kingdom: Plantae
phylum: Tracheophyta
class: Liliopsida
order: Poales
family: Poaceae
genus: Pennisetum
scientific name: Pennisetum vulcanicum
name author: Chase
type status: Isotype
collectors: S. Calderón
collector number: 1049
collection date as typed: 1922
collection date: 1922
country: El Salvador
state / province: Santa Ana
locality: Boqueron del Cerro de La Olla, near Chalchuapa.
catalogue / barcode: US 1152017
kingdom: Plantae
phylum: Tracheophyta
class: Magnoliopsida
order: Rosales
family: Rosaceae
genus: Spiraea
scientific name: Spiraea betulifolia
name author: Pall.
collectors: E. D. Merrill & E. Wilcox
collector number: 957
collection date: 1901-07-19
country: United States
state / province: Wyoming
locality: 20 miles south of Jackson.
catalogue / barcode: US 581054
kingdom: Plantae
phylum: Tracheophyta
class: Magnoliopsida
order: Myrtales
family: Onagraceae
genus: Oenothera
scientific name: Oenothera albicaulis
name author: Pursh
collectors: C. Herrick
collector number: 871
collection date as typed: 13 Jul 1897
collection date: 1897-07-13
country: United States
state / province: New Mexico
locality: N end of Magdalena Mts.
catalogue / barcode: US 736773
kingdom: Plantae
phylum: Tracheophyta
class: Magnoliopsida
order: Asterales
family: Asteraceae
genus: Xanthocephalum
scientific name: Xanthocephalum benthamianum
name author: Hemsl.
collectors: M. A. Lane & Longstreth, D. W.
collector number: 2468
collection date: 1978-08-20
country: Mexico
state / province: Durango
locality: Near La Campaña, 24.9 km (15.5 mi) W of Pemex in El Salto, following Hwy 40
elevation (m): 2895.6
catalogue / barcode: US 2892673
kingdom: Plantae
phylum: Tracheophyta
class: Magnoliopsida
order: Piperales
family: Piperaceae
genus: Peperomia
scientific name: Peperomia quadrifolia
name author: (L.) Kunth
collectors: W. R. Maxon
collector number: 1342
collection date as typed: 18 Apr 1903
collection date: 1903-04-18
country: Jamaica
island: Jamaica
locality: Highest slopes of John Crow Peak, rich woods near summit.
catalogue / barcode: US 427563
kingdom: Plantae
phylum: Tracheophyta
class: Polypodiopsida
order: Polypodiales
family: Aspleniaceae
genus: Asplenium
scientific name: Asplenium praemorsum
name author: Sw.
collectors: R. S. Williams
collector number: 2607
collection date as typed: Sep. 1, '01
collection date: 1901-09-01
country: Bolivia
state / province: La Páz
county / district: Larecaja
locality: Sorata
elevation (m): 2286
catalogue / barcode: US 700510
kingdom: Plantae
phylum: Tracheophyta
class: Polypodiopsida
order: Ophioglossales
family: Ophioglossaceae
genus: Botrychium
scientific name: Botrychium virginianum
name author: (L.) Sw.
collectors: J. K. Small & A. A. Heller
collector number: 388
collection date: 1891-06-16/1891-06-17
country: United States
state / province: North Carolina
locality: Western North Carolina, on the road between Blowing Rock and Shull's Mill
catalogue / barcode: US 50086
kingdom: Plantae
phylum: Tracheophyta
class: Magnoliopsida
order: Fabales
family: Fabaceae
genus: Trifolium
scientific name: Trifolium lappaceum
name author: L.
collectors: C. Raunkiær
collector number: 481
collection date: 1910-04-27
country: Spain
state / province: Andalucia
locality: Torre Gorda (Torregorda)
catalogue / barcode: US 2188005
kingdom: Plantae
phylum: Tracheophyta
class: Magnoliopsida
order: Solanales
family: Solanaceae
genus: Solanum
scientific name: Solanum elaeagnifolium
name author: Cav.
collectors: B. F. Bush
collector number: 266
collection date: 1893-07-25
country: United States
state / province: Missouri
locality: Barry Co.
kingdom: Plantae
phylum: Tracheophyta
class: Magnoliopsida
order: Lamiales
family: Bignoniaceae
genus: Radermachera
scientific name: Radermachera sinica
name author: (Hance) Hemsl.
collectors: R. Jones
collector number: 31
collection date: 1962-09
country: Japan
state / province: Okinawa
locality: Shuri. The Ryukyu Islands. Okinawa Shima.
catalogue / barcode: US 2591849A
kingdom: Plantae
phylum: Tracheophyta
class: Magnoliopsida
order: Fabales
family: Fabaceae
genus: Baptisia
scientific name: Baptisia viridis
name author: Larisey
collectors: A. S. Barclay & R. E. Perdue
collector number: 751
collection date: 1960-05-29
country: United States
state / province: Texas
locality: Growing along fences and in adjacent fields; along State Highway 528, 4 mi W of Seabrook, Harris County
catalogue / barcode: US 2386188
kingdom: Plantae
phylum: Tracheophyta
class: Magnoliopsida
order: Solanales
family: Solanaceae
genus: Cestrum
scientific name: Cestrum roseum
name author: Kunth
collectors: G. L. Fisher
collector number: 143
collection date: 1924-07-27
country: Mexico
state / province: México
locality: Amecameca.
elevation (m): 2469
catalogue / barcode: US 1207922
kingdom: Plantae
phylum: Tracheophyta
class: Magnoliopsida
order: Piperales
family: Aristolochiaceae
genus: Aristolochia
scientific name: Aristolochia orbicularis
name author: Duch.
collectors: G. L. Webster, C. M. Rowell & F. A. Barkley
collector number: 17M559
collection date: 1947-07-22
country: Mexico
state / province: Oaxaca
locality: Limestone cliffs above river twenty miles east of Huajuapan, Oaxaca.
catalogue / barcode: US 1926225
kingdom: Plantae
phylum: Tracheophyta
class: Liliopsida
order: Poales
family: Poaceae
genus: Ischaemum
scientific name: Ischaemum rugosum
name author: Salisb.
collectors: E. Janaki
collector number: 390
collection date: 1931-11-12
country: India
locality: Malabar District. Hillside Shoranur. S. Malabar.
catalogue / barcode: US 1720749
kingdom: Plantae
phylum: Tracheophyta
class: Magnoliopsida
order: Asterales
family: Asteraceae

□ □ □ □ □ □ □

** Goal **
Reproduce every line of the data above without changing anything.

** Reply **
kingdom: Plantae
phylum: Tracheophyta
class: Liliopsida
order: Poales
family: Poaceae
genus: Pennisetum
scientific name: Pennisetum vulcanicum
name author: Chase
type status: Isotype
collectors: S. Calderón
collector number: 1049
collection date as typed: 1922
collection date: 1922
country: El Salvador
state / province: Santa Ana
locality: Boqueron del Cerro de La Olla, near Chalchuapa.
catalogue / barcode: US 1152017
kingdom: Plantae
phylum: Tracheophyta
class: Magnoliopsida
order: Rosales
family: Rosaceae
genus: Spiraea
scientific name: Spiraea betulifolia
name author: Pall.
collectors: E. D. Merrill & E. Wilcox
collector number: 957
collection date: 1901-07-19
country: United States
state / province: Wyoming
locality: 20 miles south of Jackson.
catalogue / barcode: US 581054
kingdom: Plantae
phylum: Tracheophyta
class: Magnoliopsida
order: Myrtales
family: Onagraceae
genus: Oenothera
scientific name: Oenothera albicaulis
name author: Pursh
collectors: C. Herrick
collector number: 871
collection date as typed: 13 Jul 1897
collection date: 1897-07-13
country: United States
state / province: New Mexico
locality: N end of Magdalena Mts.
catalogue / barcode: US 736773
kingdom: Plantae
phylum: Tracheophyta
class: Magnoliopsida
order: Asterales
family: Asteraceae
genus: Xanthocephalum
scientific name: Xanthocephalum benthamianum
name author: Hemsl.
collectors: M. A. Lane & Longstreth, D. W.
collector number: 2468
collection date: 1978-08-20
country: Mexico
state / province: Durango
locality: Near La Campaña, 24.9 km (15.5 mi) W of Pemex in El Salto, following Hwy 40
elevation (m): 2895.6
catalogue / barcode: US 2892673
kingdom: Plantae
phylum: Tracheophyta
class: Magnoliopsida
order: Piperales
family: Piperaceae
genus: Peperomia
scientific name: Peperomia quadrifolia
name author: (L.) Kunth
collectors: W. R. Maxon
collector number: 1342
collection date as typed: 18 Apr 1903
collection date: 1903-04-18
country: Jamaica
island: Jamaica
locality: Highest slopes of John Crow Peak, rich woods near summit.
catalogue / barcode: US 427563
kingdom: Plantae
phylum: Tracheophyta
class: Polypodiopsida
order: Polypodiales
family: Aspleniaceae
genus: Asplenium
scientific name: Asplenium praemorsum
name author: Sw.
collectors: R. S. Williams
collector number: 2607
collection date as typed: Sep. 1, '01
collection date: 1901-09-01
country: Bolivia
state / province: La Páz
county / district: Larecaja
locality: Sorata
elevation (m): 2286
catalogue / barcode: US 700510
kingdom: Plantae
phylum: Tracheophyta
class: Polypodiopsida
order: Ophioglossales
family: Ophioglossaceae
genus: Botrychium
scientific name: Botrychium virginianum
name author: (L.) Sw.
collectors: J. K. Small & A. A. Heller
collector number: 388
collection date: 1891-06-16/1891-06-17
country: United States
state / province: North Carolina
locality: Western North Carolina, on the road between Blowing Rock and Shull's Mill
catalogue / barcode: US 50086
kingdom: Plantae
phylum: Tracheophyta
class: Magnoliopsida
order: Fabales
family: Fabaceae
genus: Trifolium
scientific name: Trifolium lappaceum
name author: L.
collectors: C. Raunkiær
collector number: 481
collection date: 1910-04-27
country: Spain
state / province: Andalucia
locality: Torre Gorda (Torregorda)
catalogue / barcode: US 2188005
kingdom: Plantae
phylum: Tracheophyta
class: Magnoliopsida
order: Solanales
family: Solanaceae
genus: Solanum
scientific name: Solanum elaeagnifolium
name author: Cav.
collectors: B. F. Bush
collector number: 266
collection date: 1893-07-25
country: United States
state / province: Missouri
locality: Barry Co.
kingdom: Plantae
phylum: Tracheophyta
class: Magnoliopsida
order: Lamiales
family: Bignoniaceae
genus: Radermachera
scientific name: Radermachera sinica
name author: (Hance) Hemsl.
collectors: R. Jones
collector number: 31
collection date: 1962-09
country: Japan
state / province: Okinawa
locality: Shuri. The Ryukyu Islands. Okinawa Shima.
catalogue / barcode: US 2591849A
kingdom: Plantae
phylum: Tracheophyta
class: Magnoliopsida
order: Fabales
family: Fabaceae
genus: Baptisia
scientific name: Baptisia viridis
name author: Larisey
collectors: A. S. Barclay & R. E. Perdue
collector number: 751
collection date: 1960-05-29
country: United States
state / province: Texas
locality: Growing along fences and in adjacent fields; along State Highway 528, 4 mi W of Seabrook, Harris County
catalogue / barcode: US 2386188
kingdom: Plantae
phylum: Tracheophyta
class: Magnoliopsida
order: Solanales
family: Solanaceae
genus: Cestrum
scientific name: Cestrum roseum
name author: Kunth
collectors: G. L. Fisher
collector number: 143
collection date: 1924-07-27
country: Mexico
state / province: México
locality: Amecameca.
elevation (m): 2469
catalogue / barcode: US 1207922
kingdom: Plantae
phylum: Tracheophyta
class: Magnoliopsida
order: Piperales
family: Aristolochiaceae
genus: Aristolochia
scientific name: Aristolochia orbicularis
name author: Duch.
collectors: G. L. Webster, C. M. Rowell & F. A. Barkley
collector number: 17M559
collection date: 1947-07-22
country: Mexico
state / province: Oaxaca
locality: Limestone cliffs above river twenty miles east of Huajuapan, Oaxaca.
catalogue / barcode: US 1926225
kingdom: Plantae
phylum: Tracheophyta
class: Liliopsida
order: Poales
family: Poaceae
genus: Ischaemum
scientific name: Ischaemum rugosum
name author: Salisb.
collectors: E. Janaki
collector number: 390
collection date: 1931-11-12
country: India
locality: Malabar District. Hillside Shoranur. S. Malabar.
catalogue / barcode: US 1720749
kingdom: Plantae
phylum: Tracheophyta
class: Magnoliopsida
order: Asterales
family: Asteraceae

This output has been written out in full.